Wzorzec powtarzający się od lat
Ostatni rój na Teide, choć trwał nieco ponad cztery godziny, pozostał skoncentrowany w tym samym obszarze. To już szósty podobny epizod zarejestrowany w tej lokalizacji – poprzednie miały miejsce w październiku 2016 roku, czerwcu 2019 roku, czerwcu i lipcu 2022 roku oraz w listopadzie 2024 roku.
Domínguez przyznaje jednak, że społeczność naukowa nie może kategorycznie stwierdzić, czy jest to aktywność anomalna. Brakuje podobnych zapisów sprzed ponad 20 lat, co utrudnia pełną ocenę sytuacji.
Czujność pozostaje kluczowa
“Można powiedzieć, że to nic takiego, ale jasne jest, że to kolejny etap aktywności magmowej na Teneryfie”, wyjaśnia dyrektor IGN. Zjawisko wymaga ciągłego monitorowania, ponieważ jak podkreśla ekspert: “musimy pracować tak, jakby kolejna intruzja miała nastąpić jutro. To może się zdarzyć, zdarzyło się na La Palmie”.
Po zakończeniu erupcji Tajogaite naukowcy ustalili, że magma gromadziła się pod La Palmą przez co najmniej 15 lat. W przypadku Teneryfy wciąż nie wiadomo, czy pod powierzchnią wyspy tworzy się “ciało magmowe”.
Prognoza na przyszłość
“Pewnego dnia nastąpi erupcja na Teneryfie, nie wiemy, czy stanie się to za rok, za dziesięć czy za sto”, mówi Domínguez. Według szacunków społeczności naukowej prawdopodobieństwo erupcji wynosi od 30% do 40% w ciągu najbliższych 50 lat.
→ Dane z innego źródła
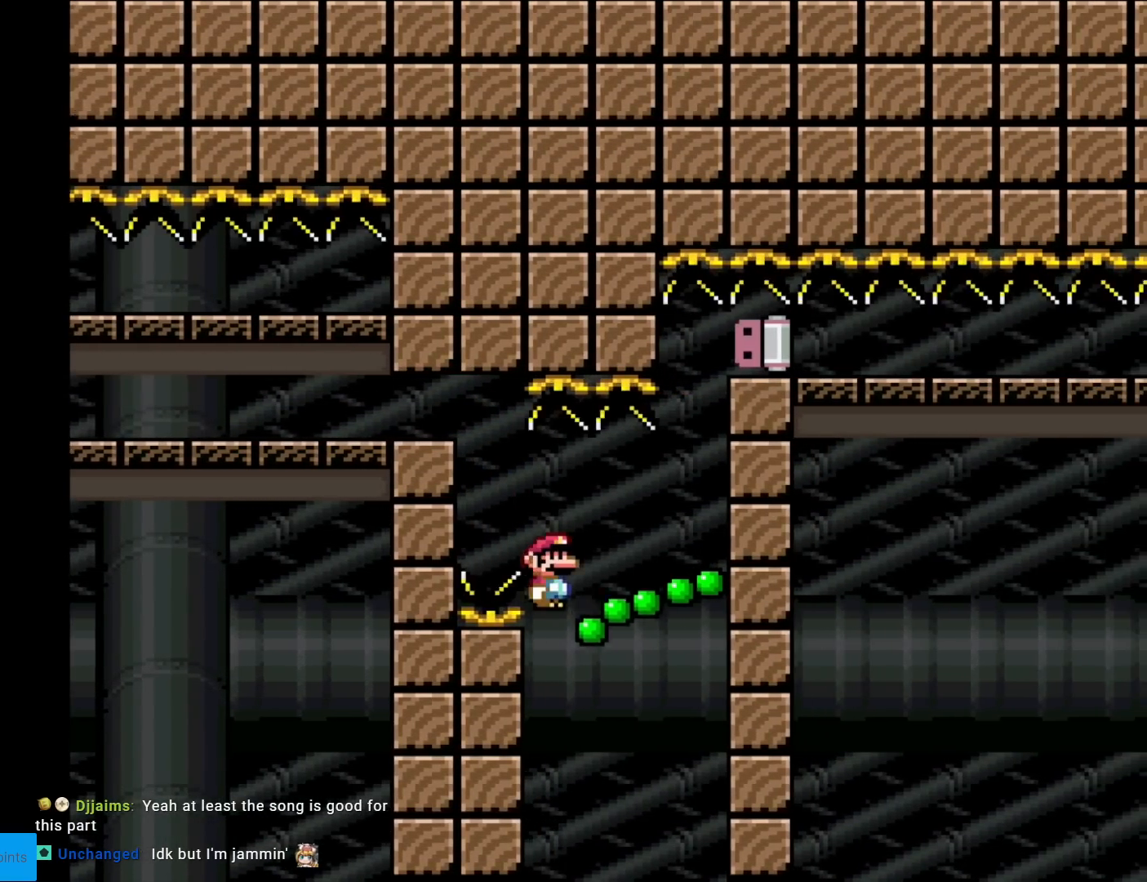
{"buttons": ["X", "DPAD_RIGHT"], "events": []}
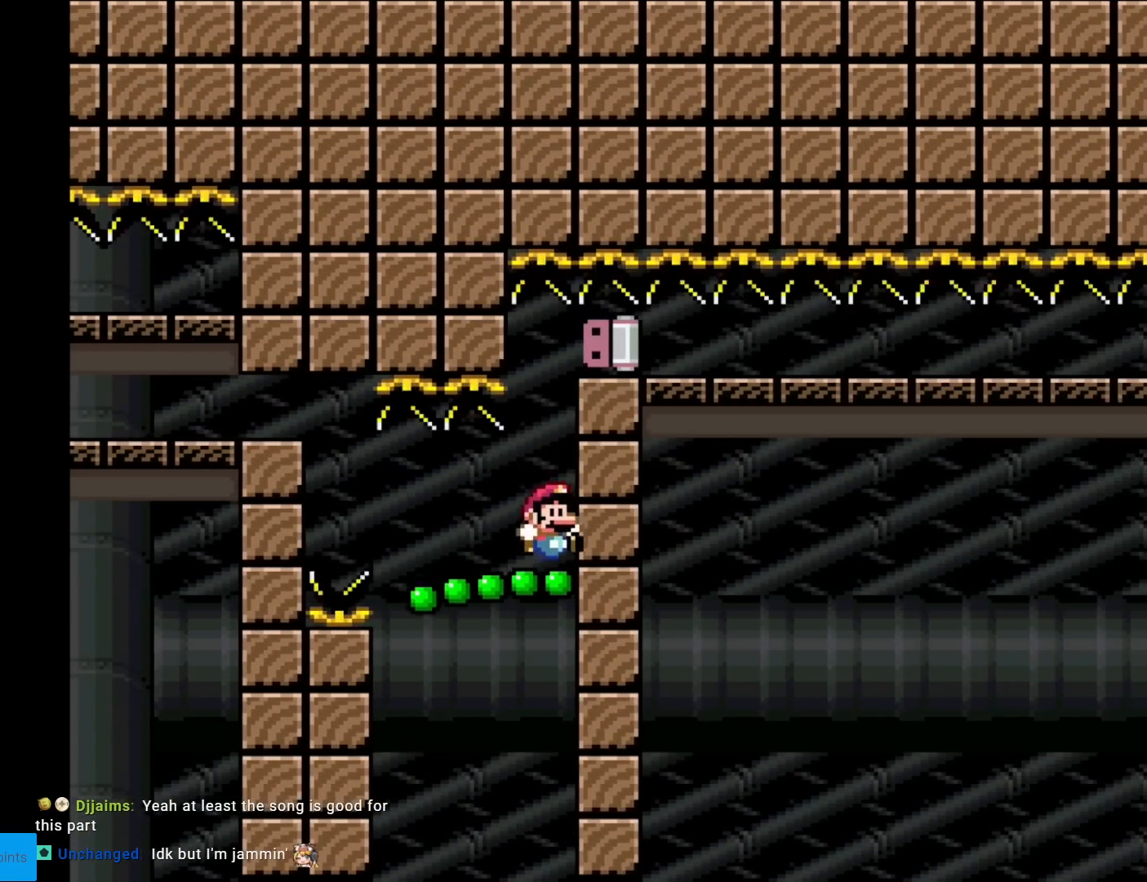
{"buttons": ["X", "DPAD_RIGHT"], "events": [[67, "DPAD_RIGHT", "up"], [267, "A", "down"], [317, "DPAD_RIGHT", "down"], [367, "A", "up"]]}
Po wczorajszym zdarzeniu organy naukowe, w tym IGN i Involcan (Instytut Wulkanologiczny Wysp Kanaryjskich), wymieniły się opiniami i poinformowały władze. Na razie nie ma jednak planów utworzenia gabinetu kryzysowego ani ogłoszenia jakiegokolwiek poziomu alarmu. Władze zapewniają, że aktywność pozostaje pod stałym nadzorem i na obecnym etapie nie stanowi zagrożenia dla mieszkańców wyspy.